Graeber concludes by insisting that capitalism is neither “identical with the market” nor “inimical to bureaucracy.” He implies that capitalism today finds itself where its Soviet twin was a few decades ago — a stagnant, bureaucratized order, incapable of reinvention or reform. He is ultimately a technological optimist — he is careful to distance himself from anti-industrial strains of anarchism — but he insists a break with capitalism must precede a return to technological dynamism:

To begin setting up domes on Mars, let alone to develop the means to figure out if there are alien civilizations to contact, we’re going to have to figure out a different economic system. Must the new system take the form of some massive new bureaucracy? Why do we assume it must? Only by breaking up existing bureaucratic structures can we begin. And if we’re going to invent robots that will do our laundry and tidy up the kitchen, then we’re going to have to make sure that whatever replaces capitalism is based on a far more egalitarian distribution of wealth and power — one that no longer contains either the super-rich or the desperately poor willing to do their housework. Only then will technology begin to be marshaled toward human needs.

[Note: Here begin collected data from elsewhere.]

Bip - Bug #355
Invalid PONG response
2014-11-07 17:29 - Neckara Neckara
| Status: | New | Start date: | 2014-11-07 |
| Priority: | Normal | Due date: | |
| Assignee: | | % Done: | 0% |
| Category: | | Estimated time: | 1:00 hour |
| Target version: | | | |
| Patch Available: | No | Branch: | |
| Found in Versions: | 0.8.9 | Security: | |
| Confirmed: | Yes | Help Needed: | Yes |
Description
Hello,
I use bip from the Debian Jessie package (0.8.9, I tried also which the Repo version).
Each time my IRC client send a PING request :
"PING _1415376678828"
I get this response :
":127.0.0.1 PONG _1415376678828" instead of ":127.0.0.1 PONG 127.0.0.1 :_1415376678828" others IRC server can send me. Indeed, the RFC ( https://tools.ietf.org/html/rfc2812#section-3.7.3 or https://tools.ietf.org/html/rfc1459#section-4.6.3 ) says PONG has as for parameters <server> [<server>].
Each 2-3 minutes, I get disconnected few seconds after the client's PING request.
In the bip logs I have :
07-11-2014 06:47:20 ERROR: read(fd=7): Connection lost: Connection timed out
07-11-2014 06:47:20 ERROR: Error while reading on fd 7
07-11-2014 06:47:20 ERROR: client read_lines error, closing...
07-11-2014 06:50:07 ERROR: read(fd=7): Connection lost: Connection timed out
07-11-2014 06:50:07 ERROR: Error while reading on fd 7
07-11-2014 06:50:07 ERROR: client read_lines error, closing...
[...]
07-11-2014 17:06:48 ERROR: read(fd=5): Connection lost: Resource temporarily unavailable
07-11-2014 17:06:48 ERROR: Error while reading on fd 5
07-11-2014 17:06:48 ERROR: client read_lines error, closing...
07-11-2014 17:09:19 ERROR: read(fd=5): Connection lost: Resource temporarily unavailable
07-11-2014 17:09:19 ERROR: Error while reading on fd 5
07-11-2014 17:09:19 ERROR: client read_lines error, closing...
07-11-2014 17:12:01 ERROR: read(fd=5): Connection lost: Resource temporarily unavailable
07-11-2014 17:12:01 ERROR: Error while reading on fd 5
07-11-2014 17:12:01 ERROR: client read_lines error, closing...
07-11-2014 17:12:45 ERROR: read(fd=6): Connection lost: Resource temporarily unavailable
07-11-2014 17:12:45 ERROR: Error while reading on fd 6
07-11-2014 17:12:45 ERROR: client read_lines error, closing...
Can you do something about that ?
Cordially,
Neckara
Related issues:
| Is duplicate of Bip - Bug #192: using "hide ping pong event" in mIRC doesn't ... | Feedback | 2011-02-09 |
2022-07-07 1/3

As a long-term vision, I agree with Graeber on this. The question is whether all of these issues can be left for after the revolution, or if there is a more reformist project we can engage with in the meantime. What does it mean if Graeber is right that capitalism tends toward bureaucratic inertia, and Parameswaran is right that our economy is held back by incumbents barring the way to creative destruction, and Tronti is right that it’s the workers who ultimately force innovation on Capital? Maybe it means that until we can get rid of the capitalist class, we have to force them to bend to the forces of the market, rather than cling to their patent monopolies and their God-given right to cheap labor.

Dean Baker argues, in The End of Loser Liberalism, that progressives should reject the notion that they are in favor of regulation while the right is in favor of free markets. He insists that, understood correctly, everything from the defense of Medicare and Social Security to the critique of “free” trade agreements can be understood as part of the project of ensuring that “the logic of the market leads to progressive outcomes.” It’s easy to see this as a kind of rhetorical trick, but maybe it’s just that capitalists can never be trusted to properly run a capitalist society. The great irony of Tronti’s reading of capitalist development is that it’s us anticapitalist rebels who end up animating the logic of Capital in spite of ourselves — at least until we manage to break that logic altogether.

This perspective also casts the figure of the left neoliberal in a different light. The arguments I’ve described as left-neoliberal rely on certain free market tropes: competition, deregulation, efficiency. But taking such tropes seriously is perhaps more subversive than it appears, since actually existing neoliberal capitalism is not consistently based on any of these principles. It is instead, as David Harvey has said, a project of class power. In another of his essays, “Against Kamikaze Capitalism,” Graeber contends that “Whenever there is a choice between the political goal of undercutting social movements — especially, by convincing everyone there is no viable alternative to the capitalist order — and actually running a viable capitalist order, neoliberalism means always choosing the first.” So perhaps it’s not so surprising to see University of Chicago finance professors attempting to save capitalism from the capitalists, while two other mainstream economists express their hope that it will be Occupy Wall Street that ultimately helps save capitalism from itself.